Na certeza de os sistemas alimentares bons, limpos e justos precisam estar alicerçados em justiça social, ambiental, econômica, cultural, biodiversa e racial, o Coletivo Antirracismo Slow Food tem como propósitos:

  • Evidenciar as realidades alimentares e socio biodiversas vividas pelas populações afrodescendentes em seu contexto social, político, econômico e cultural.
  • Contribuir para a garantia do Direito Humano à Alimentação Adequada e promoção da equidade social, econômica e ambiental, em rede com os princípios de hospitalidade e comensalidade contemporâneos, para as populações afrodescendentes.
  • Promover letramento racial e educação libertadora com ênfase nos discentes, em especial, os afrodescendentes, destacando as articulações e inter relações entre a noção do alimento bom, justo e limpo e a equidade racial, a hospitalidade e a comensalidade, com seus desdobramentos no contexto atual de (In)Segurança Alimentar e Nutricional.
  • Fomentar reivindicações e pautas dos movimentos quilombolas e outros que contemplem pessoas e grupos afrodescendentes, sobre acesso à terra, reconhecimento e titulação de seus territórios, valorização da socio biodiversidade e das culturas alimentares tradicionais, bem como incentivar a participação destes na rede SFB.
  • Estabelecer bases comuns para desdobramentos práticos, estruturantes e em rede, de ações de enfrentamento do nutricídio e do racismo alimentar, no campo e na cidade, e na promoção da participação efetiva e protagonista de pessoas negras na rede SFB e nas suas estruturas de governança, em todo território nacional.
  • Promover a reflexão em prol de ações consubstanciadas e a incidência de pauta sobre temas anti racistas e suas relações com os princípios da Ecogastronomia, nas suas mais diversas dimensões, nos âmbitos nacional e internacional do movimento Slow Food.
  • Contribuir para a revisitação das bases filosóficas do Slow Food, em prol da ampliação do conhecimento e práticas ecogastronîcas adequadas às demandas sociais emergentes em prol da justiça social, hospitalidade e comensalidade, dimensões nas quais o racismo estrutural e sistêmico são flagrantes. 

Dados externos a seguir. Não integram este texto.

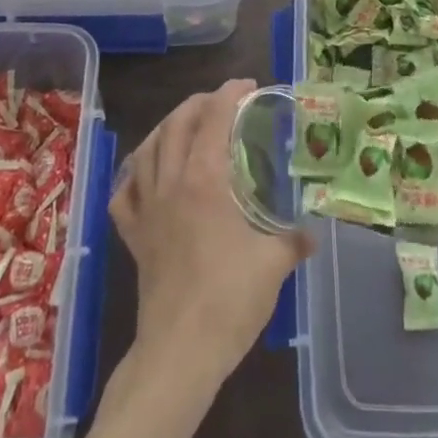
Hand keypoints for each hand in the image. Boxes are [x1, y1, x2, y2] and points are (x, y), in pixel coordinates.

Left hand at [110, 79, 312, 390]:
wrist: (179, 352)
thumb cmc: (230, 300)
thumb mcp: (274, 264)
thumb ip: (294, 239)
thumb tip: (311, 233)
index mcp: (205, 180)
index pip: (213, 118)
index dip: (229, 94)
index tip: (248, 85)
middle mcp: (171, 183)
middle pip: (176, 124)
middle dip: (199, 103)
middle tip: (223, 101)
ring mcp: (147, 209)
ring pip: (147, 150)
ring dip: (167, 127)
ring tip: (186, 124)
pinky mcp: (134, 236)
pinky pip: (125, 192)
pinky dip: (135, 174)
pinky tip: (147, 174)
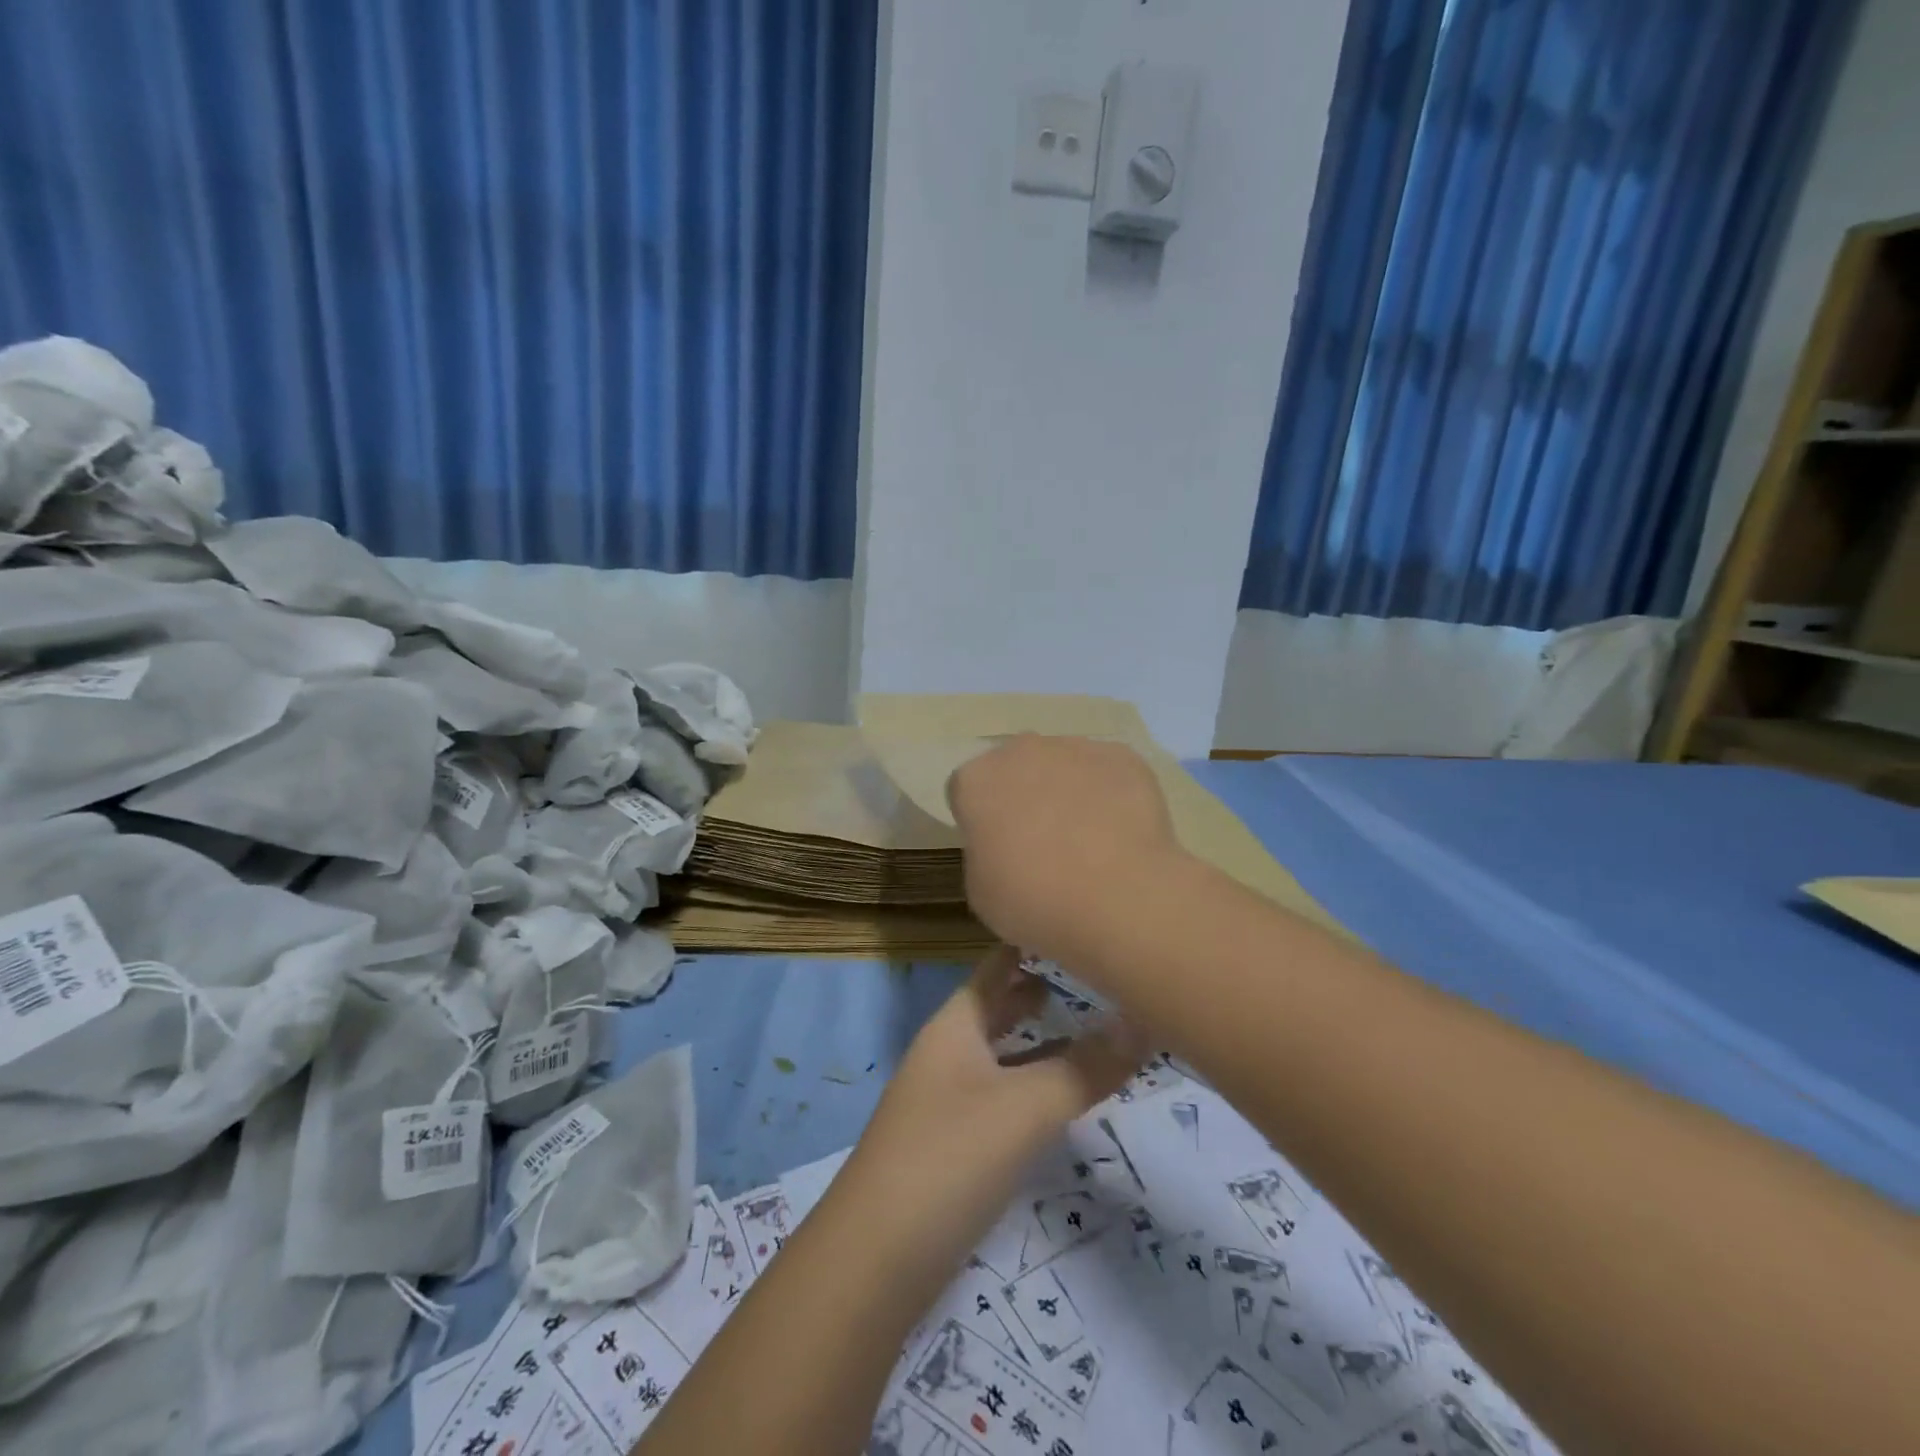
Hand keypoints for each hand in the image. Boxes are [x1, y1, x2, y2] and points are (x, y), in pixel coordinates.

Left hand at [845, 947, 1146, 1267]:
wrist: (875, 1261)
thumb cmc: (949, 1158)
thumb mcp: (1024, 1108)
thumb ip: (1086, 1067)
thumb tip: (1146, 1019)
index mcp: (955, 1026)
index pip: (995, 967)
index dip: (1029, 944)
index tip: (1075, 922)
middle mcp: (948, 1053)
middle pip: (996, 1009)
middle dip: (1039, 992)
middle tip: (1093, 976)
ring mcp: (947, 1100)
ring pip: (1001, 1054)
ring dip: (1039, 1041)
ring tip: (1089, 1030)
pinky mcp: (952, 1146)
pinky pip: (1001, 1096)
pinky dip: (1032, 1085)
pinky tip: (1060, 1098)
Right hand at [947, 735, 1179, 962]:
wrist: (1118, 898)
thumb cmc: (1034, 900)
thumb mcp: (982, 891)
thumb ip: (985, 853)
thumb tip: (1006, 845)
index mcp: (976, 780)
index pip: (967, 791)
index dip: (981, 820)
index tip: (997, 849)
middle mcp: (1022, 751)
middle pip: (1017, 767)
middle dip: (1025, 794)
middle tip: (1043, 843)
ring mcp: (1076, 748)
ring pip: (1065, 765)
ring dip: (1070, 792)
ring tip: (1091, 841)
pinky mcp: (1123, 757)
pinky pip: (1109, 773)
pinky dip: (1112, 795)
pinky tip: (1123, 834)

Em relação à incidência deste coletivo no movimento internacional do SF, empenha-se na elaboração de uma proposta de moção antirracista, a ser apresentada no Congresso Internacional do Slow Food, em julho de 2022. Pretende-se que esta seja acolhida entre os documentos políticos deste Congresso e que venha nortear seus princípios, ações e programas pelos anos seguintes.

Acredita-se na centralidade desta proposta, pois ela aponta para modelos sociais que assumirão posições de direitos equitativos e universais. Dessa forma, espera-se que também esclareçam a lógica e a relevância da participação protagonista de afrodescendentes no processo de construção da memória e cultura brasileiros.

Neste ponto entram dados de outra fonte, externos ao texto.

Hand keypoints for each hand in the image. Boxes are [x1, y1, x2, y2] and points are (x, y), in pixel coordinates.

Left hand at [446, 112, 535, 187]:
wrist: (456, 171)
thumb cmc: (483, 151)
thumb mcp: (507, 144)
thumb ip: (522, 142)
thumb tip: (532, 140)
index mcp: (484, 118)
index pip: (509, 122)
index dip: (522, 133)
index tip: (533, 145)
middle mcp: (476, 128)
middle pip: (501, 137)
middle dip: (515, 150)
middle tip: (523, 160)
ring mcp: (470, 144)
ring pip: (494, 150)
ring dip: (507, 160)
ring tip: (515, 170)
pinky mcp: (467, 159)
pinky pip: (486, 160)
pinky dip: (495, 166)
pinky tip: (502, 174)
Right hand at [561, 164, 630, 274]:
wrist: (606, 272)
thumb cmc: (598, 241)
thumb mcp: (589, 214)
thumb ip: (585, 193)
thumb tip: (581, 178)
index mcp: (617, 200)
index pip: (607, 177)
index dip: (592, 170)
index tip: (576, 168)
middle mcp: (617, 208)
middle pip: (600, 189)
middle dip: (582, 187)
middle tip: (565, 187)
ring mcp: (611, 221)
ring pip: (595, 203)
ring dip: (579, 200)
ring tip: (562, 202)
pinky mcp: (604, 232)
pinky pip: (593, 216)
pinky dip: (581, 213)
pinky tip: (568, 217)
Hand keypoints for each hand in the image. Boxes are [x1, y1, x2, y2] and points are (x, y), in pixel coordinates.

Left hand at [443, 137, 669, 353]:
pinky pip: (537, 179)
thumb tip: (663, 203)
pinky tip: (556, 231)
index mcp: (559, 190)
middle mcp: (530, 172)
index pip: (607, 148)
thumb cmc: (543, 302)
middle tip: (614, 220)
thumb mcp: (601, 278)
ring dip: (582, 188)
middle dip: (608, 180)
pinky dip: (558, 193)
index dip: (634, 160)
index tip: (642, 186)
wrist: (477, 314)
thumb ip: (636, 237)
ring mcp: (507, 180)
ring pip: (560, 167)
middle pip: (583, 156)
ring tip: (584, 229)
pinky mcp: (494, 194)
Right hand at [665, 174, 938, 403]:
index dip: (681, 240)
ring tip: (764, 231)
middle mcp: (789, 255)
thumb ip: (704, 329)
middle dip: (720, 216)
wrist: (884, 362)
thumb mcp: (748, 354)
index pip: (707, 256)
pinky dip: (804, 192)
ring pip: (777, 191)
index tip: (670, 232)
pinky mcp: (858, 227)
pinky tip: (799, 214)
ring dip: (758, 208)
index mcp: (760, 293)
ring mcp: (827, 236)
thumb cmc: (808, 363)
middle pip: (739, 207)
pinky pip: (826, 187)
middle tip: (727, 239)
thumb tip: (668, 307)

Neste sentido, faz-se aqui uma convocatória à Rede SFB a participar do coletivo Coletivo Antirracismo Slow Food, enquanto espaço comum de reflexão, debate, denúncia e enfrentamento ao racismo estruturante e sistêmico, em todas as práticas das Comunidades e Grupos de Trabalho do Slow Food, em todo território nacional.

A proteção da sociobiodiversidade e das suas culturas alimentares, tão caras ao movimento internacional do Slow Food, implica necessariamente no afinamento cotidiano do olhar, individual e coletivo, sobre o legado e as realidades das culturas sujeitas à marginalização durante a história brasileira, em especial negras e indígenas. Assim, são necessários POSICIONAMENTO e ATITUDE antirracistas, haja vista seus impactos nas vidas destas populações e o comprometimento de seus saberes, práticas e sistemas alimentares bons, limpos e justos para todes.